Marc intuyó que la confesión del comerciante había finalizado sin que este le hubiera revelado lo esencial.
—¿Puede decirme al menos lo que le compraba?
El vendedor negó con la cabeza y abrió la verja.
—No. Quiero olvidar todo eso. Ahora que sé que Reverdi es un asesino, imagino lo que les hace a las chicas.
—¿Qué?
El hombre escupió al suelo.
—Déjelo. Sobrepasa el entendimiento.
La verdad estaba allí, cerquísima, pero Marc sabía que no la obtendría.
—Se lo ruego… ¿Qué le compraba? Contésteme. Si no, iré a ver a la policía, iré…
—Vaya a ver a quien quiera. Me tiene sin cuidado. En el fondo, ya solo espero una cosa: que cuelguen a Reverdi. Lo antes posible. Antes de que convierta a mi hijo en un asesino.
La carretera se incendiaba en el crepúsculo.
Marc circulaba pisando a fondo el acelerador, sin preocuparse de mantenerse ni a la derecha ni a la izquierda. Dominado por su sentimiento de derrota. La dirección que le había indicado Reverdi era la de las Cameron Highlands. Allí era donde había un secreto que descubrir. Pero no lo había conseguido. No había encontrado los «Jalones de Eternidad».
Un viaje perdido.
Y unas consecuencias definitivas.
«No podrás cometer ningún error», había escrito Reverdi. Marc notaba que un regusto amargo le quemaba la garganta. Golpeó el volante y se concentró en la carretera.
Los bosques se hacían más espesos, la línea del horizonte ardía. El paisaje entero se convertía en un licor rosa, denso, languideciente. En ese marco, los automóviles, flechas de metal recalentado, pasaban a gran velocidad, vibraban, como imágenes aceleradas. Era domingo por la noche: un regreso de fin de semana en versión fulminante.
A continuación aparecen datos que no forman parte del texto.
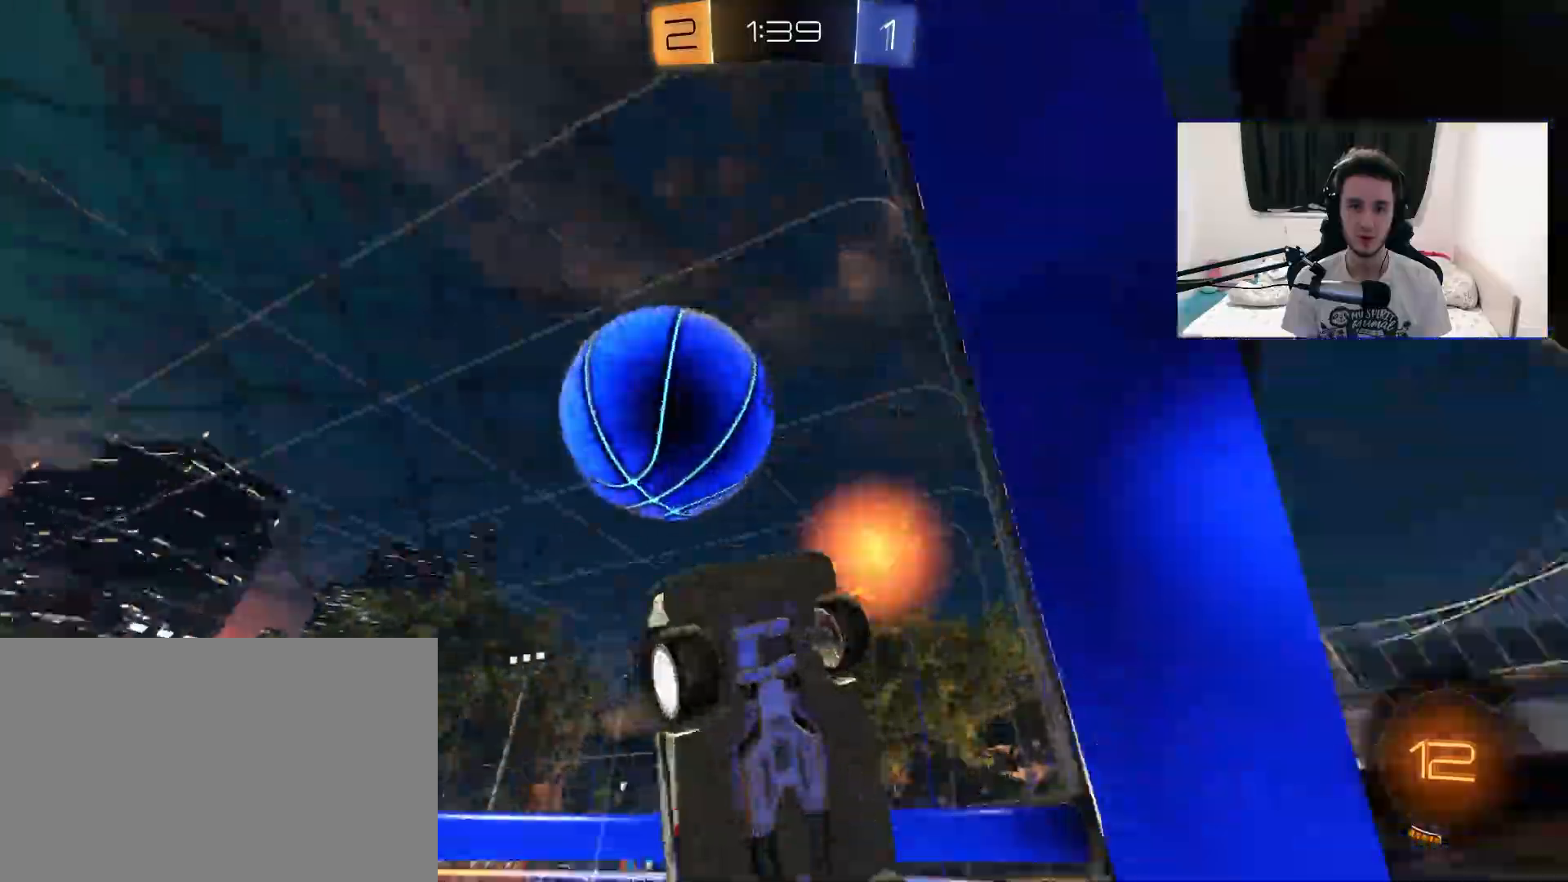
{"buttons": ["R2"], "left_stick": "right", "right_stick": "center", "events": [[33, "R1", "down"], [33, "left_stick", "right"], [150, "CROSS", "up"], [167, "R1", "up"]]}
A la salida de la autopista, en los alrededores de Ipoh, en la nacional que ya le había llamado la atención a la ida por sus peligros, el caos alcanzaba su punto culminante. Mientras que el paisaje perdía toda precisión, los coches circulaban sin ninguna prudencia. Adelantaban por la derecha, por la izquierda, por el centro, invadiendo los arcenes, tocando el claxon para abrirse un paso que no existía, que no podía existir.
Agarrado al volante, Marc evitaba por los pelos las colisiones. Muy pronto, el polvo ocre se ensombreció hasta hacerse negro. La circulación se ralentizó. Todo el mundo tuvo que aminorar la marcha. Charcos de aceite en la calzada: un accidente. Una humareda negruzca que dejaba escapar, convulsivamente, una visión del infierno.
Un coche se había salido de su carril y había chocado contra un camión que circulaba en sentido inverso. Estaba ardiendo, encastrado bajo el parachoques del semirremolque. Imposible no imaginar al conductor partido en dos. No se veía nada, pero la sangre, las llamas y el olor no dejaban lugar a dudas. Como todos los demás, al llegar a la altura de la escena, Marc miró de pasada en esa dirección, temiendo lo que podría ver.
Los servicios sanitarios aún no habían llegado, pero varios automovilistas caminaban por la calzada agarrados a su teléfono móvil. Marc continuaba avanzando. Creyó, aliviado, que había dejado atrás la zona amenazadora, cuando vio una forma oscura descansando sobre la hierba.
Un brazo.
Un brazo seccionado, proyectado a más de veinte metros del lugar del impacto.
Algunos conductores lo habían visto, pero nadie se atrevía a tocarlo. Marc interpretó ese detalle terrorífico como un presagio. Debía abandonar la investigación…, en el caso poco probable de que la investigación no lo abandonara a él. Planeaba un peligro. Tenía que poner fin a aquella maquinación. Volver a París lo más deprisa posible.